- Given request
List each line in the material below that contains the string "item". Case counts.

- Supplied records
++++++
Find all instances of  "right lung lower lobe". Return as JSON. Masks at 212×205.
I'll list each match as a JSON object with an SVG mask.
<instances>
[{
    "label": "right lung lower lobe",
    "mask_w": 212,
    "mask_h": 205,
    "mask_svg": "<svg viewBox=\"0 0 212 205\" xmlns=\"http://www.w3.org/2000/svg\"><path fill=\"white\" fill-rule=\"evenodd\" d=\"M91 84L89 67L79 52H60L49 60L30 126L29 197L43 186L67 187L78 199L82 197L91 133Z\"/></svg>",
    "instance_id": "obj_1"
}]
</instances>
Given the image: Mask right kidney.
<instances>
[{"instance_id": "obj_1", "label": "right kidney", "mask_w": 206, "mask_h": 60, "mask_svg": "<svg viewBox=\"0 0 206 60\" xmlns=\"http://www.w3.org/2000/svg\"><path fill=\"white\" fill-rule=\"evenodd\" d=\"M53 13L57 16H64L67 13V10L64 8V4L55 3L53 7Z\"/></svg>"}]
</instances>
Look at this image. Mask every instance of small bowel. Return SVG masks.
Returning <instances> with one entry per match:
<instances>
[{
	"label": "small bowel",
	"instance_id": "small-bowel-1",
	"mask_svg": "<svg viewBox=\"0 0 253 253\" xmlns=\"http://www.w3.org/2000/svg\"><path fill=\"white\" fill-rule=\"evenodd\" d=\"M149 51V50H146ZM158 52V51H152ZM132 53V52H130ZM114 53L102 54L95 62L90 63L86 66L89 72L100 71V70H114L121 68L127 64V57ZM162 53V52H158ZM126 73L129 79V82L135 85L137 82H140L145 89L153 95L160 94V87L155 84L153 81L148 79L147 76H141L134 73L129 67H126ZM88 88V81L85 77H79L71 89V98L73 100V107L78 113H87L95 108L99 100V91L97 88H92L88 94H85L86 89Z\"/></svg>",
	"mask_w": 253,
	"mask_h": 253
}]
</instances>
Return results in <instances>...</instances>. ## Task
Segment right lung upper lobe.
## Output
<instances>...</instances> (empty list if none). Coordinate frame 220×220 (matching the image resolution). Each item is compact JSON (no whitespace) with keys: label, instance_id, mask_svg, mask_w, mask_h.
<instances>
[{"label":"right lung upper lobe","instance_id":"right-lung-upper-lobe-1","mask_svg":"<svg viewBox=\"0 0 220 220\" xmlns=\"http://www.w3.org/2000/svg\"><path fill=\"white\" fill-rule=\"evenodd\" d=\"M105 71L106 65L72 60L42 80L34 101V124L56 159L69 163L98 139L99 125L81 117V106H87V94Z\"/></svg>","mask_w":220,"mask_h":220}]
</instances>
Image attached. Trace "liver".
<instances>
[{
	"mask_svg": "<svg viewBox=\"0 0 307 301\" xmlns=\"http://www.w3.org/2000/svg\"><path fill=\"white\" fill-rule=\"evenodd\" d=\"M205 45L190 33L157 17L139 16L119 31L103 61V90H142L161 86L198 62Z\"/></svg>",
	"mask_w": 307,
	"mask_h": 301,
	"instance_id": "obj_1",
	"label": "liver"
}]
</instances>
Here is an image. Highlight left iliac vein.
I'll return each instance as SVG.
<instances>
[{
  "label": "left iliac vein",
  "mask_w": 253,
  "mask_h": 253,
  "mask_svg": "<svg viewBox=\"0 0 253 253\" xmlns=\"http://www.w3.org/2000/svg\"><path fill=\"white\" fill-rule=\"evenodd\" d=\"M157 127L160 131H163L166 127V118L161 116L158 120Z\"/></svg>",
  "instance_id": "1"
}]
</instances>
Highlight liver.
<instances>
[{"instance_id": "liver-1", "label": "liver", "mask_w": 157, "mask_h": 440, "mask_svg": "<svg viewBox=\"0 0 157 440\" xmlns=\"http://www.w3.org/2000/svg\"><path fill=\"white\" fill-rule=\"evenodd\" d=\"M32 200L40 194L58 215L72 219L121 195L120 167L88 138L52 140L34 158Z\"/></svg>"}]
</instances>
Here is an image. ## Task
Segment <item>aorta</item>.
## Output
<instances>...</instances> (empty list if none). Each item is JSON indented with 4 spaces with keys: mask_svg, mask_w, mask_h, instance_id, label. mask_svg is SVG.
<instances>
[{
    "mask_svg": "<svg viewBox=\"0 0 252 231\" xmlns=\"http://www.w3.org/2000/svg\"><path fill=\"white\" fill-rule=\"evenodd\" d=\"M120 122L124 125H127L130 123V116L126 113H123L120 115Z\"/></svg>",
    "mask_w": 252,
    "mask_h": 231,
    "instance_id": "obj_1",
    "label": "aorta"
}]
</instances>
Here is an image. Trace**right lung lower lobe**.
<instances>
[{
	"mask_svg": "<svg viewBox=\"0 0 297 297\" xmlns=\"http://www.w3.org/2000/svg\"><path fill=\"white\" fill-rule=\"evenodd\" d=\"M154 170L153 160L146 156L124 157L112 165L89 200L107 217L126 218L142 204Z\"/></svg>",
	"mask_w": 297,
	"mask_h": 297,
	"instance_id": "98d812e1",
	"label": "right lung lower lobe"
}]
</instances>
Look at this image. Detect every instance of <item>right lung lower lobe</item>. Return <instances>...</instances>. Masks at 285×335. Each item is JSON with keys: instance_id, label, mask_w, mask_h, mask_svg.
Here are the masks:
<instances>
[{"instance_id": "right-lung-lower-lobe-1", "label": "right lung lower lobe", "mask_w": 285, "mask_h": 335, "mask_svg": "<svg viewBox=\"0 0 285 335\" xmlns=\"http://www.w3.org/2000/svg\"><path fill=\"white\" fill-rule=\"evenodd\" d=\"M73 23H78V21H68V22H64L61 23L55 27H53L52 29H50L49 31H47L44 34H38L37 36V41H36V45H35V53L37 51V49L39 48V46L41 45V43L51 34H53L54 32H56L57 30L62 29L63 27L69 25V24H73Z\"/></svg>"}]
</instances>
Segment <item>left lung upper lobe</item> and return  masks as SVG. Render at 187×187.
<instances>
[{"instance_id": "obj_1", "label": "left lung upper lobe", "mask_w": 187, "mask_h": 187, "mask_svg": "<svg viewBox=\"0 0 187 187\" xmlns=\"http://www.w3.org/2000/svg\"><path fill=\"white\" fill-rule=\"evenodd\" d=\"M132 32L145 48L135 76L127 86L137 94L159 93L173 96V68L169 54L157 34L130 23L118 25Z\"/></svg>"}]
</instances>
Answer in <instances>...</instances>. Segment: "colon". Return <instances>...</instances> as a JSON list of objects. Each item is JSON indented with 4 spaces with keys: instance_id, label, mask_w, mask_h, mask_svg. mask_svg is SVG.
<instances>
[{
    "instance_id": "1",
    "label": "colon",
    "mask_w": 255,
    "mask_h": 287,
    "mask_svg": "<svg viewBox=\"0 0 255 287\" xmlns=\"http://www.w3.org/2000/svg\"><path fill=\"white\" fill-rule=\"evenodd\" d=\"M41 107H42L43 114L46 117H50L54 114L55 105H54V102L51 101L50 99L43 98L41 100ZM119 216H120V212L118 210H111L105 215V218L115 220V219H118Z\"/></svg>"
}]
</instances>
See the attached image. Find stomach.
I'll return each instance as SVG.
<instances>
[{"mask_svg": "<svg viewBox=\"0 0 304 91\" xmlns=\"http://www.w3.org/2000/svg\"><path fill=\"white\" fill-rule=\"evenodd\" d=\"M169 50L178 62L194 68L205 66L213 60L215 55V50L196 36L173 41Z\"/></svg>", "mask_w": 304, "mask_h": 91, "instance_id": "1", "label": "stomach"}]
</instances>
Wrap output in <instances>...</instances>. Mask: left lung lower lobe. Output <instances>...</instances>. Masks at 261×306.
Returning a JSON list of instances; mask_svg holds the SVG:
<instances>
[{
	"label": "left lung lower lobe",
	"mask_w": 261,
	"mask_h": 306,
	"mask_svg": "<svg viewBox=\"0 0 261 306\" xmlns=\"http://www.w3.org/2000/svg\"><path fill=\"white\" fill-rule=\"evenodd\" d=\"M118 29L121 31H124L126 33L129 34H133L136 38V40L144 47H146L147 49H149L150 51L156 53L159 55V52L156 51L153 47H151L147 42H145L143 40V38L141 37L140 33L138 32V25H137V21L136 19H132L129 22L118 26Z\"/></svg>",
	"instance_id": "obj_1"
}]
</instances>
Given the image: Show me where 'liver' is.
++++++
- Correct response
<instances>...</instances> (empty list if none). Coordinate frame 220×220 (matching the image resolution). Each item is compact JSON (no whitespace) with keys: label, instance_id, mask_svg, mask_w, mask_h.
Segment <item>aorta</item>.
<instances>...</instances> (empty list if none). Each item is JSON indented with 4 spaces with keys: mask_svg, mask_w, mask_h, instance_id, label. mask_svg is SVG.
Look at this image. Detect every instance of <item>right lung lower lobe</item>. Return <instances>...</instances>. Masks at 285×335. Each item is JSON with keys: instance_id, label, mask_w, mask_h, mask_svg.
Segment <item>left lung upper lobe</item> and return  masks as SVG. Render at 187×187.
Answer in <instances>...</instances>. Segment: "colon". Return <instances>...</instances> as a JSON list of objects. Each item is JSON indented with 4 spaces with keys: instance_id, label, mask_w, mask_h, mask_svg. mask_svg is SVG.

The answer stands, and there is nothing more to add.